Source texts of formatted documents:
**********
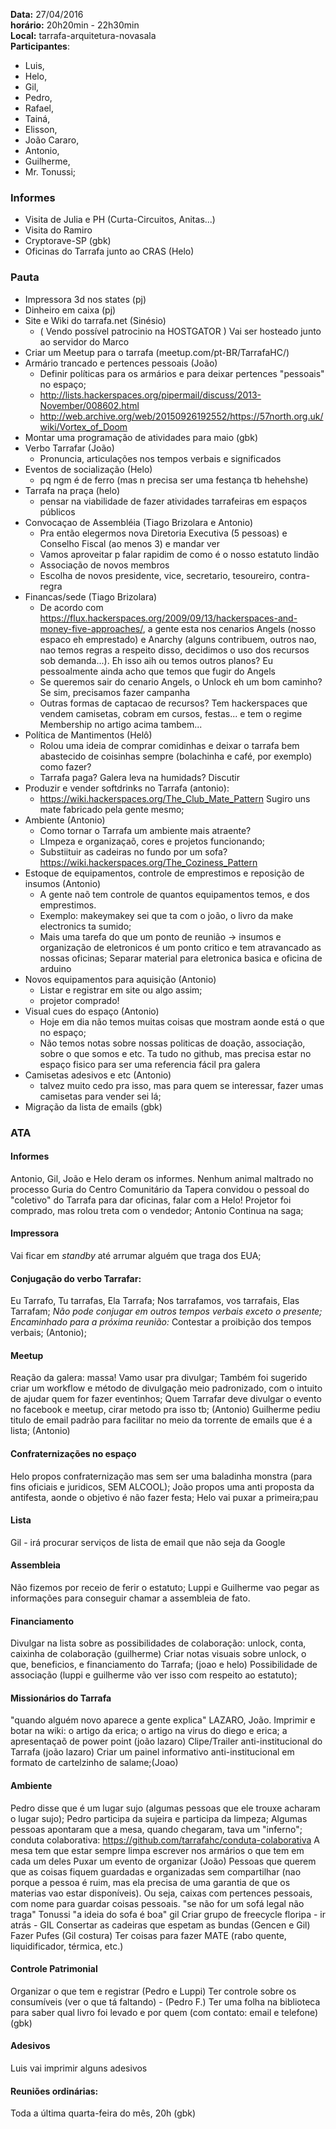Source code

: 
__Data:__ 27/04/2016  
__horário:__ 20h20min - 22h30min  
__Local:__ tarrafa-arquitetura-novasala  
__Participantes__:  

- Luis, 
- Helo,
- Gil,
- Pedro,
- Rafael,
- Tainá, 
- Elisson, 
- João Cararo, 
- Antonio, 
- Guilherme, 
- Mr. Tonussi;

### Informes ###
- Visita de Julia e PH (Curta-Circuitos, Anitas...)
- Visita do Ramiro
- Cryptorave-SP (gbk)
- Oficinas do Tarrafa junto ao CRAS (Helo)

### Pauta

- Impressora 3d nos states (pj)
- Dinheiro em caixa (pj)
- Site e Wiki do tarrafa.net (Sinésio)
  - ( Vendo possível patrocinio na HOSTGATOR ) Vai ser hosteado junto ao servidor do Marco
- Criar um Meetup para o tarrafa  (meetup.com/pt-BR/TarrafaHC/)
- Armário trancado e pertences pessoais (João)
  -  Definir políticas para os armários e para deixar pertences "pessoais" no espaço;
  - http://lists.hackerspaces.org/pipermail/discuss/2013-November/008602.html
  - http://web.archive.org/web/20150926192552/https://57north.org.uk/wiki/Vortex_of_Doom
- Montar uma programação de atividades para maio (gbk)
- Verbo Tarrafar (João)
  - Pronuncia, articulações nos tempos verbais e significados
- Eventos de socialização (Helo)
  - pq ngm é de ferro (mas n precisa ser uma festança tb hehehshe)
- Tarrafa na praça (helo)
  - pensar na viabilidade de fazer atividades tarrafeiras em espaços públicos
- Convocaçao de Assembléia (Tiago Brizolara e Antonio)
  * Pra então elegermos nova Diretoria Executiva (5 pessoas) e Conselho Fiscal (ao menos 3) e mandar ver
  * Vamos aproveitar p falar rapidim de como é o nosso estatuto lindão
  - Associação de novos membros
  - Escolha de novos presidente, vice, secretario, tesoureiro, contra-regra
- Financas/sede (Tiago Brizolara)
  * De acordo com https://flux.hackerspaces.org/2009/09/13/hackerspaces-and-money-five-approaches/, a gente esta nos cenarios Angels (nosso espaco eh emprestado) e Anarchy (alguns contribuem, outros nao, nao temos regras a respeito disso, decidimos o uso dos recursos sob demanda...). Eh isso aih ou temos outros planos? Eu pessoalmente ainda acho que temos que fugir do Angels
  - Se queremos sair do cenario Angels, o Unlock eh um bom caminho? Se sim, precisamos fazer campanha
  * Outras formas de captacao de recursos? Tem hackerspaces que vendem camisetas, cobram em cursos, festas... e tem o regime Membership no artigo acima tambem...
- Política de Mantimentos  (Helô)
  - Rolou uma ideia de comprar comidinhas e deixar o tarrafa bem abastecido de coisinhas sempre (bolachinha e café, por exemplo) como fazer?
  - Tarrafa paga? Galera leva na humidads? Discutir
- Produzir e vender softdrinks no Tarrafa (antonio): 
  - https://wiki.hackerspaces.org/The_Club_Mate_Pattern Sugiro uns mate fabricado pela gente mesmo;
- Ambiente (Antonio)
  - Como tornar o Tarrafa um ambiente mais atraente?
  - LImpeza e organizaçaõ, cores e projetos funcionando;
  - Substiituir as cadeiras no fundo por um sofa? https://wiki.hackerspaces.org/The_Coziness_Pattern
- Estoque de equipamentos, controle de emprestimos e reposição de insumos (Antonio)
  - A gente naõ tem controle de quantos equipamentos temos, e dos emprestimos.
  - Exemplo: makeymakey sei que ta com o joão, o livro da make electronics ta sumido;
  - Mais uma tarefa do que um ponto de reunião -> insumos e organização de eletronicos é um ponto critico e tem atravancado as nossas oficinas; Separar material para eletronica basica e oficina de arduino
- Novos equipamentos para aquisição (Antonio)
  - Listar e registrar em site ou algo assim;
  - projetor comprado!
- Visual cues do espaço (Antonio)
  - Hoje em dia não temos muitas coisas que mostram aonde está o que no espaço;
  - Não temos notas sobre nossas politicas de doação, associação, sobre o que somos e etc. Ta tudo no github, mas precisa estar no espaço fisico para ser uma referencia fácil pra galera
- Camisetas adesivos e etc (Antonio)
  - talvez muito cedo pra isso, mas para quem se interessar, fazer umas camisetas para vender sei lá;
- Migração da lista de emails (gbk)

### ATA ###

#### Informes ####

Antonio, Gil, João e Helo deram os informes. Nenhum animal maltrado no processo
Guria do Centro Comunitário da Tapera convidou o pessoal do "coletivo" do Tarrafa para dar oficinas, falar com a Helo!
Projetor foi comprado, mas rolou treta com o vendedor; Antonio Continua na saga;

#### Impressora ####
Vai ficar em _standby_ até arrumar alguém que traga dos EUA;

#### Conjugação do verbo Tarrafar: ####
Eu Tarrafo, Tu tarrafas, Ela Tarrafa; Nos tarrafamos, vos tarrafais, Elas Tarrafam;
_Não pode conjugar em outros tempos verbais exceto o presente;_
_Encaminhado para a próxima reunião:_ Contestar a proibição dos tempos verbais; (Antonio);

#### Meetup ####
Reação da galera: massa! Vamo usar pra divulgar; 
Também foi sugerido criar um workflow e método de divulgação meio padronizado, com o intuito de ajudar quem for fazer eventinhos;
Quem Tarrafar deve divulgar o evento no facebook e meetup, cirar metodo pra isso tb; (Antonio)
Guilherme pediu titulo de email padrão para facilitar no meio da torrente de emails que é a lista; (Antonio)

#### Confraternizações no espaço ####
Helo propos confraternização mas sem ser uma baladinha monstra (para fins oficiais e juridicos, SEM ALCOOL); 
João propos uma anti proposta da antifesta, aonde o objetivo é não fazer festa; 
Helo vai puxar a primeira;pau

#### Lista ####
Gil - irá procurar serviços de lista de email que não seja da Google

#### Assembleia ####
Não fizemos por receio de ferir o estatuto;
Luppi e Guilherme vao pegar as informações para conseguir chamar a assembleia de fato.

#### Financiamento ####
Divulgar na lista sobre as possibilidades de colaboração: unlock, conta, caixinha de colaboração (guilherme)
Criar notas visuais sobre unlock, o que, beneficios, e financiamento do Tarrafa; (joao e helo)
Possibilidade de associação (luppi e guilherme vão ver isso com respeito ao estatuto);

#### Missionários do Tarrafa ####
"quando alguém novo aparece a gente explica" LAZARO, João.
Imprimir e botar na wiki: o artigo da erica; o artigo na virus do diego e erica; a apresentaçaõ de power point (joão lazaro)
Clipe/Trailer anti-institucional do Tarrafa (joão lazaro)
Criar um painel informativo anti-institucional em formato de cartelzinho de salame;(Joao)

#### Ambiente ####
Pedro disse que é um lugar sujo (algumas pessoas que ele trouxe acharam o lugar sujo);
Pedro participa da sujeira e participa da limpeza;
Algumas pessoas apontaram que a mesa, quando chegaram, tava um "inferno";
conduta colaborativa: https://github.com/tarrafahc/conduta-colaborativa
A mesa tem que estar sempre limpa
escrever nos armários o que tem em cada um deles
Puxar um evento de organizar (João)
Pessoas que querem que as coisas fiquem guardadas e organizadas sem compartilhar (nao porque a pessoa é ruim, mas ela precisa de uma garantia de que os materias vao estar disponíveis). Ou seja, caixas com pertences pessoais, com nome para guardar coisas pessoais.
"se não for um sofá legal não traga" Tonussi
"a ideia do sofa é boa" gil
Criar grupo de freecycle floripa - ir atrás - GIL 
Consertar as cadeiras que espetam as bundas (Gencen e Gil)
Fazer Pufes (Gil costura)
Ter coisas para fazer MATE (rabo quente, liquidificador, térmica, etc.)

#### Controle Patrimonial #####
Organizar o que tem e registrar (Pedro e Luppi)
Ter controle sobre os consumíveis (ver o que tá faltando) - (Pedro F.)
Ter uma folha na biblioteca para saber qual livro foi levado e por quem (com contato: email e telefone) (gbk)

#### Adesivos ####
Luis vai imprimir alguns adesivos

#### Reuniões ordinárias: ####
Toda a última quarta-feira do mês, 20h (gbk)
**********
§ **EXERCISE REQUIREMENTS**
The reply should hold the lines from the top of the records through the line containing "fugir do Angels", reproduced exactly, and no pictures.

§ **EXERCISE RESPONSE**
Source code

: 
__Data:__ 27/04/2016  
__horário:__ 20h20min - 22h30min  
__Local:__ tarrafa-arquitetura-novasala  
__Participantes__:  

- Luis, 
- Helo,
- Gil,
- Pedro,
- Rafael,
- Tainá, 
- Elisson, 
- João Cararo, 
- Antonio, 
- Guilherme, 
- Mr. Tonussi;

### Informes ###
- Visita de Julia e PH (Curta-Circuitos, Anitas...)
- Visita do Ramiro
- Cryptorave-SP (gbk)
- Oficinas do Tarrafa junto ao CRAS (Helo)

### Pauta

- Impressora 3d nos states (pj)
- Dinheiro em caixa (pj)
- Site e Wiki do tarrafa.net (Sinésio)
  - ( Vendo possível patrocinio na HOSTGATOR ) Vai ser hosteado junto ao servidor do Marco
- Criar um Meetup para o tarrafa  (meetup.com/pt-BR/TarrafaHC/)
- Armário trancado e pertences pessoais (João)
  -  Definir políticas para os armários e para deixar pertences "pessoais" no espaço;
  - http://lists.hackerspaces.org/pipermail/discuss/2013-November/008602.html
  - http://web.archive.org/web/20150926192552/https://57north.org.uk/wiki/Vortex_of_Doom
- Montar uma programação de atividades para maio (gbk)
- Verbo Tarrafar (João)
  - Pronuncia, articulações nos tempos verbais e significados
- Eventos de socialização (Helo)
  - pq ngm é de ferro (mas n precisa ser uma festança tb hehehshe)
- Tarrafa na praça (helo)
  - pensar na viabilidade de fazer atividades tarrafeiras em espaços públicos
- Convocaçao de Assembléia (Tiago Brizolara e Antonio)
  * Pra então elegermos nova Diretoria Executiva (5 pessoas) e Conselho Fiscal (ao menos 3) e mandar ver
  * Vamos aproveitar p falar rapidim de como é o nosso estatuto lindão
  - Associação de novos membros
  - Escolha de novos presidente, vice, secretario, tesoureiro, contra-regra
- Financas/sede (Tiago Brizolara)
  * De acordo com https://flux.hackerspaces.org/2009/09/13/hackerspaces-and-money-five-approaches/, a gente esta nos cenarios Angels (nosso espaco eh emprestado) e Anarchy (alguns contribuem, outros nao, nao temos regras a respeito disso, decidimos o uso dos recursos sob demanda...). Eh isso aih ou temos outros planos? Eu pessoalmente ainda acho que temos que fugir do Angels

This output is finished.